### Task instructions
This task calls for copying every line of the records that includes the word "neck".

### Dataset items

##########

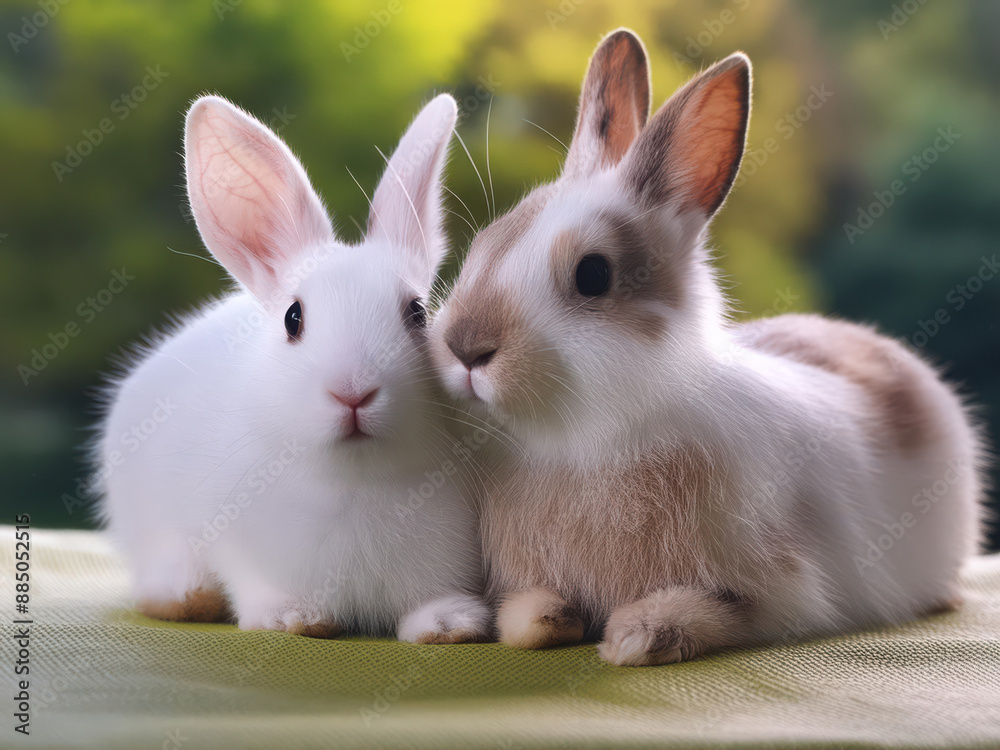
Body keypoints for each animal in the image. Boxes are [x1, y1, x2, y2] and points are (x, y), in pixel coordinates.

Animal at [96, 92, 492, 643]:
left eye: (417, 313)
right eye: (292, 317)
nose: (353, 392)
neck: (355, 481)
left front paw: (449, 624)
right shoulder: (236, 546)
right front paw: (293, 618)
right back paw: (184, 595)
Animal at [428, 29, 986, 665]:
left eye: (593, 275)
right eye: (485, 242)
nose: (465, 347)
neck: (576, 439)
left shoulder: (781, 593)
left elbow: (720, 613)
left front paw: (635, 637)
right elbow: (527, 612)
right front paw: (545, 622)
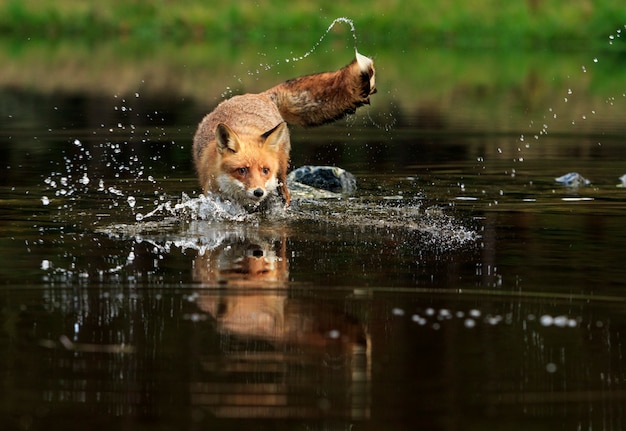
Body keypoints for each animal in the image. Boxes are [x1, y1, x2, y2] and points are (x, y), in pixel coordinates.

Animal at [193, 51, 372, 210]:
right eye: (242, 170)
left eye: (265, 170)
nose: (258, 192)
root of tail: (260, 95)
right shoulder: (213, 195)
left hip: (282, 172)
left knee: (285, 192)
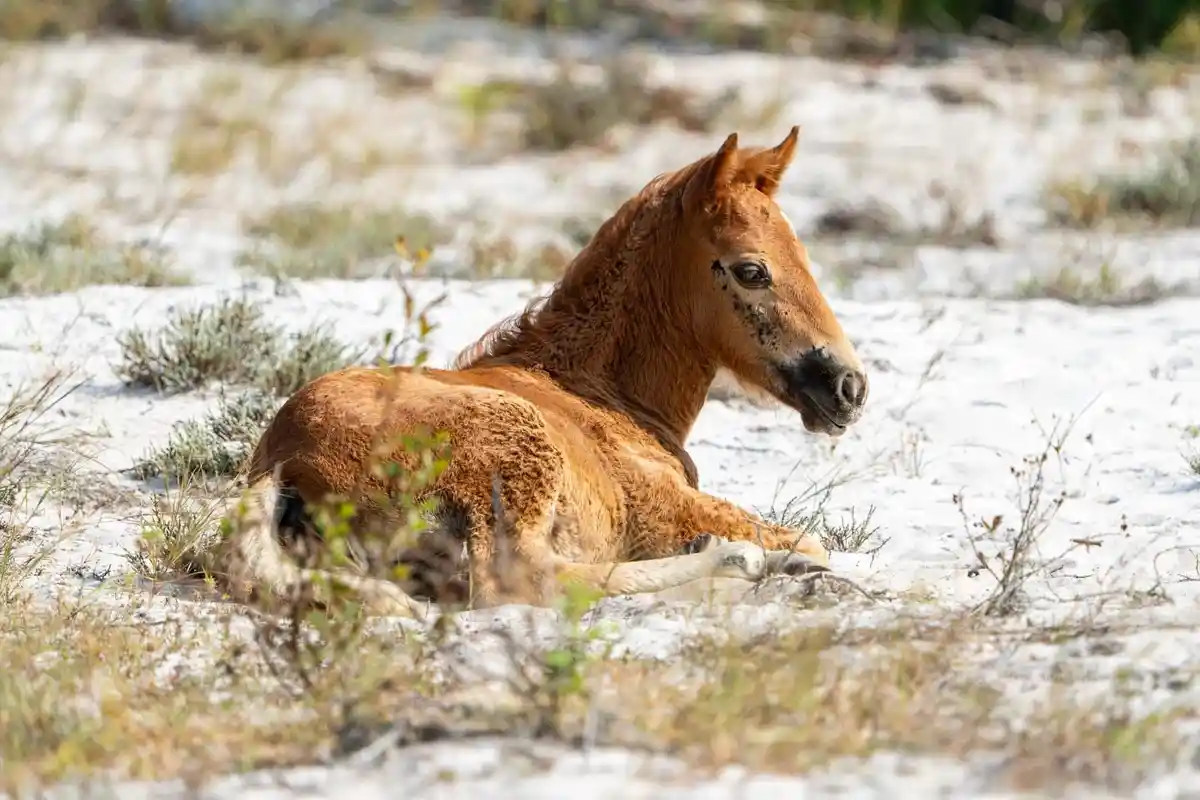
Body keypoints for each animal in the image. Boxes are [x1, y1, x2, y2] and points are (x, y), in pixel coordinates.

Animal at [212, 126, 870, 620]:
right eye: (751, 270)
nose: (849, 386)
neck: (597, 393)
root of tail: (282, 459)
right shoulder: (662, 507)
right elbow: (811, 540)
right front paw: (771, 558)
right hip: (513, 458)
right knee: (522, 580)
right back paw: (736, 563)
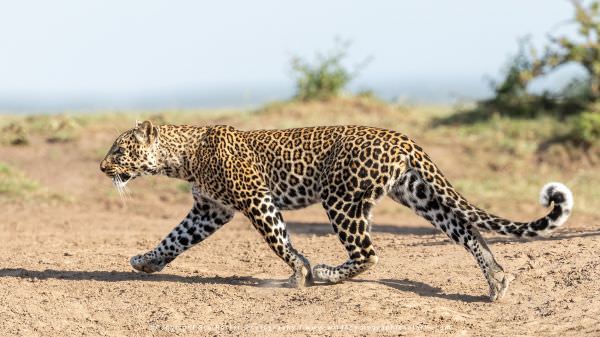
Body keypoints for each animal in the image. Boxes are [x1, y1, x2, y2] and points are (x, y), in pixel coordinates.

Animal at [101, 120, 576, 300]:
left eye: (120, 151)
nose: (103, 167)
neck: (182, 156)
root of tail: (402, 137)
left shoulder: (256, 200)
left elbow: (280, 241)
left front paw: (299, 274)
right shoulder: (208, 211)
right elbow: (173, 239)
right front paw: (146, 261)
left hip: (341, 199)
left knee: (368, 253)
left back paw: (327, 273)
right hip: (419, 196)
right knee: (468, 230)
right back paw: (497, 280)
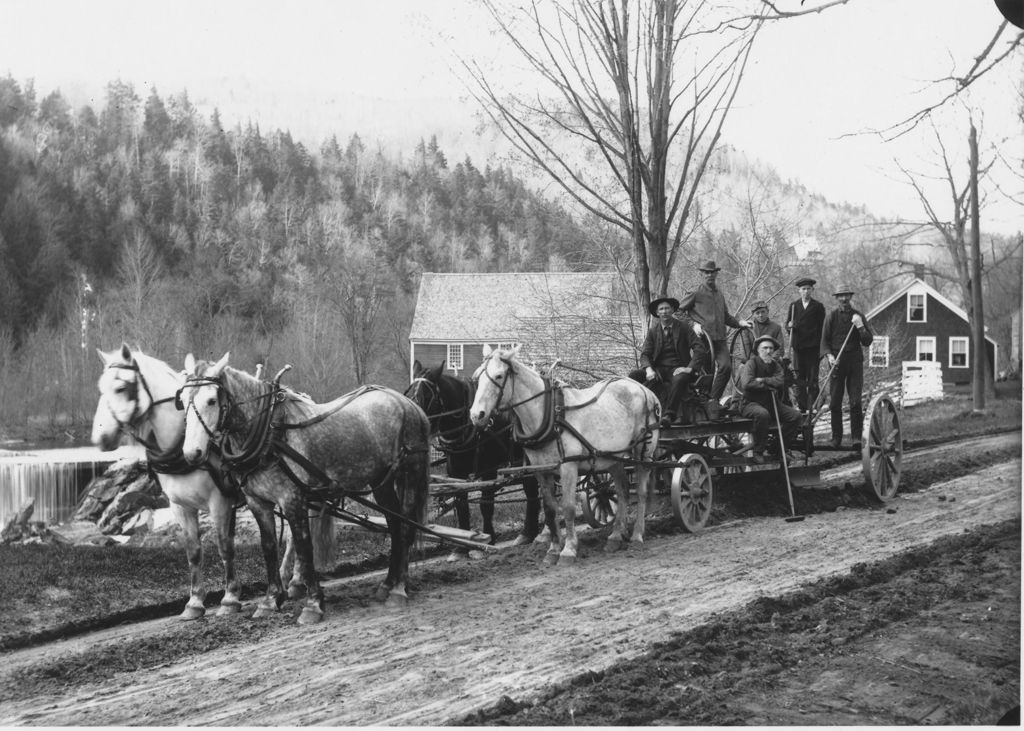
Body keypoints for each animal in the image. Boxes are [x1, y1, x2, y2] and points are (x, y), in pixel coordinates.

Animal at [91, 341, 331, 614]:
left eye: (120, 388)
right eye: (100, 388)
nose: (100, 439)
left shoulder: (220, 501)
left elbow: (224, 546)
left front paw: (230, 597)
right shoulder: (180, 507)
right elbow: (193, 551)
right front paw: (195, 602)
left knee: (296, 534)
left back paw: (297, 581)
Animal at [468, 344, 659, 565]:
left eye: (499, 376)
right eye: (477, 377)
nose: (476, 415)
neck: (550, 413)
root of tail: (644, 389)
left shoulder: (568, 466)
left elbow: (567, 507)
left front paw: (569, 549)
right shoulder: (541, 470)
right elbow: (550, 509)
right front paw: (553, 549)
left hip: (643, 453)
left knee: (642, 491)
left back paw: (637, 534)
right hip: (613, 458)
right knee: (623, 491)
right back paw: (615, 536)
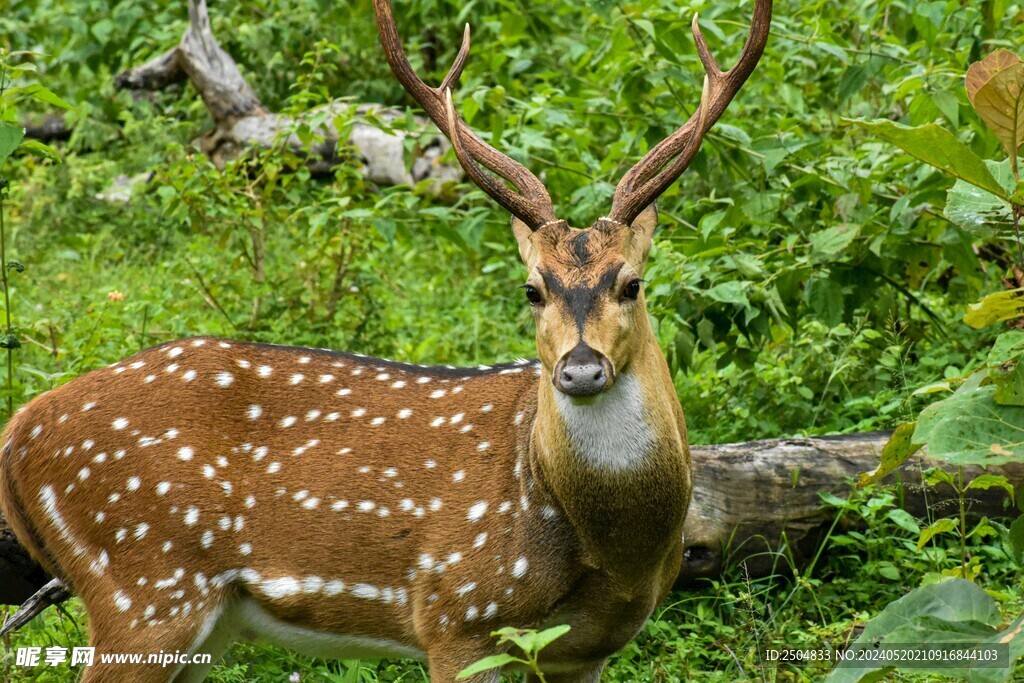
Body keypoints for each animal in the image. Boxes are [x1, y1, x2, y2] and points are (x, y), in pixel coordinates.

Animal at [0, 0, 771, 680]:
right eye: (532, 288)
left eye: (632, 283)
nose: (581, 370)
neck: (614, 550)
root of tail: (18, 430)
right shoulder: (457, 613)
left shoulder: (587, 650)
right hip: (143, 583)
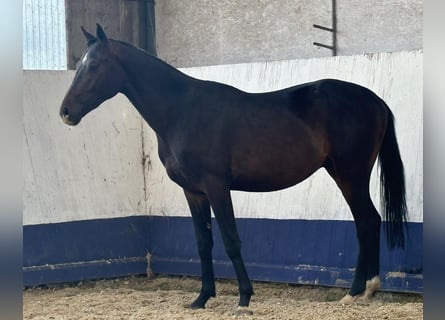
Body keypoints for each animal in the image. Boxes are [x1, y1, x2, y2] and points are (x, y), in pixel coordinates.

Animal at [59, 24, 406, 310]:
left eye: (93, 66)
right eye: (79, 66)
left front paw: (244, 297)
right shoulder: (193, 192)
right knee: (368, 221)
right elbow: (203, 243)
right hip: (342, 173)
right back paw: (363, 291)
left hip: (351, 174)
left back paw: (357, 291)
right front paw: (201, 298)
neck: (182, 110)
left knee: (367, 222)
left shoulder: (216, 186)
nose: (65, 112)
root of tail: (375, 100)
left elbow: (230, 240)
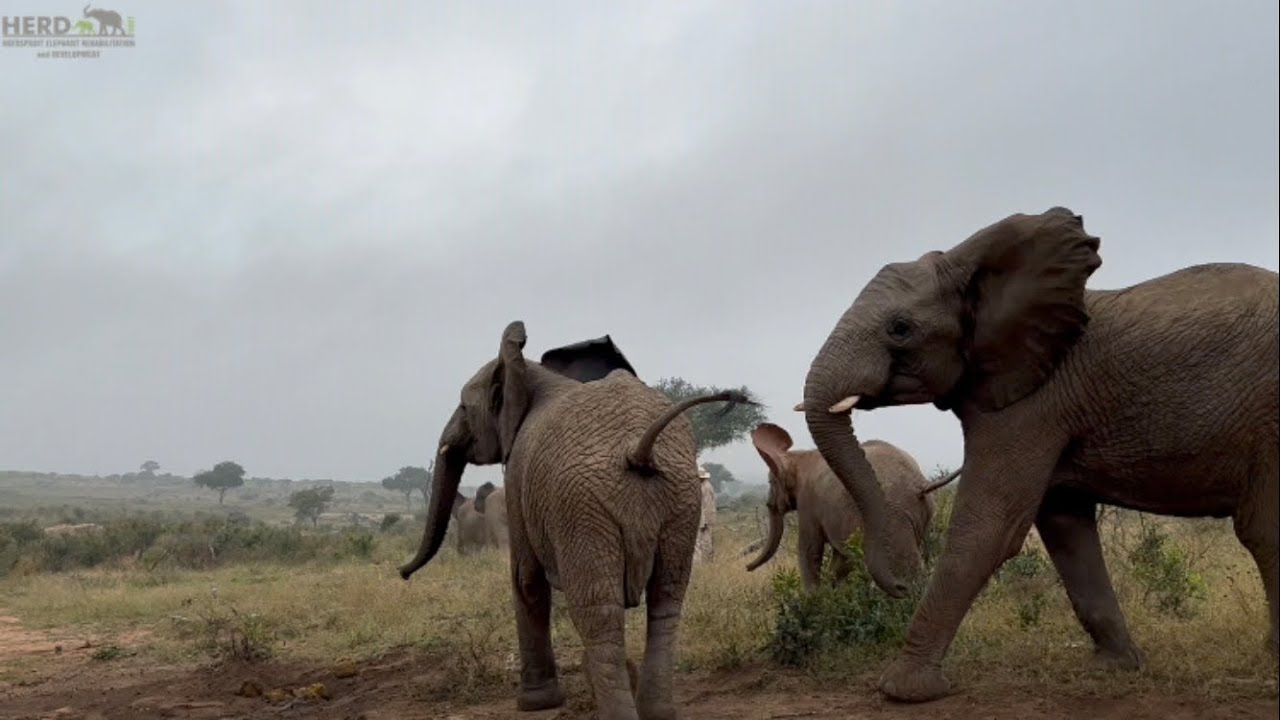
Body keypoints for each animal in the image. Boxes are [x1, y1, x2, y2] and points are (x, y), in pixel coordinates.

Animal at [399, 322, 751, 720]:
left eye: (462, 406)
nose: (403, 574)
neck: (531, 372)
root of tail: (638, 448)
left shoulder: (517, 476)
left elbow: (526, 580)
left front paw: (535, 704)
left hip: (583, 507)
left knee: (598, 611)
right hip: (679, 500)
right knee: (666, 599)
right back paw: (656, 711)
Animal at [745, 423, 935, 591]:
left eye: (770, 482)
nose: (747, 567)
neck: (798, 456)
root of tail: (920, 483)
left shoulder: (808, 501)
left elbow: (809, 551)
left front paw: (813, 599)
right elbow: (841, 559)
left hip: (892, 514)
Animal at [798, 206, 1278, 702]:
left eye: (899, 329)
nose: (900, 583)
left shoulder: (1032, 404)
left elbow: (989, 527)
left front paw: (903, 689)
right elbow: (1065, 525)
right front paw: (1116, 667)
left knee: (1263, 531)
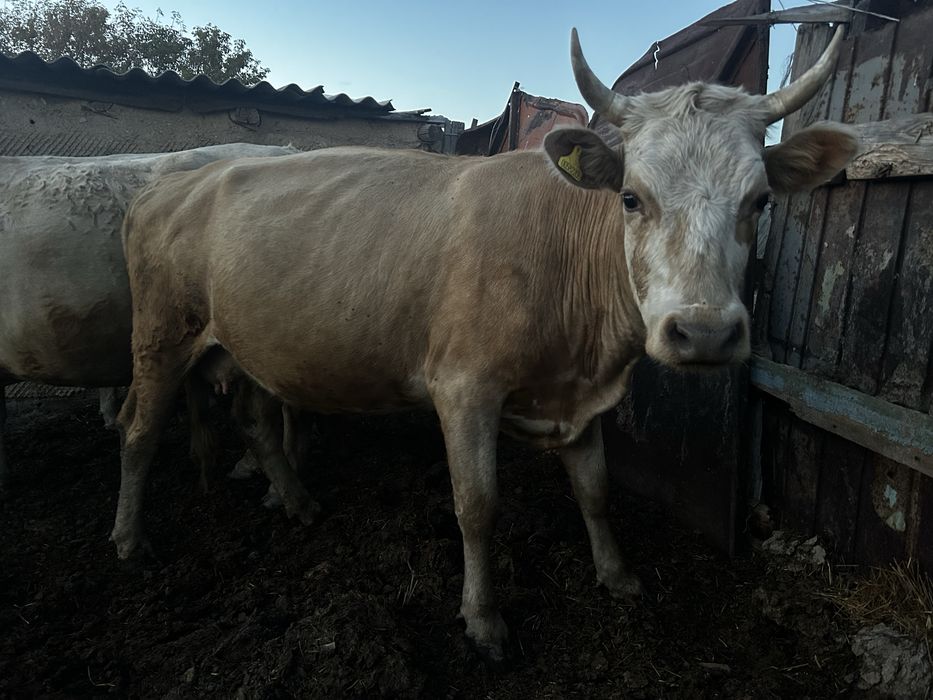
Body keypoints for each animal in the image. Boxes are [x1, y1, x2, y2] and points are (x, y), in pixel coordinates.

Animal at [113, 27, 857, 660]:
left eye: (759, 201)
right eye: (630, 197)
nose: (702, 332)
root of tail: (169, 181)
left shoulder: (580, 394)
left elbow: (594, 491)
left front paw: (617, 577)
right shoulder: (463, 388)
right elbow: (476, 507)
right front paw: (483, 618)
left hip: (247, 345)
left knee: (256, 422)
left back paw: (297, 503)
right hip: (159, 336)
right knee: (139, 432)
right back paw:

##########

### Exercise result
neck: (355, 481)
neck: (576, 439)
neck: (597, 393)
neck: (182, 156)
neck: (550, 413)
neck: (614, 550)
neck: (182, 110)
neck: (531, 372)
neck: (798, 456)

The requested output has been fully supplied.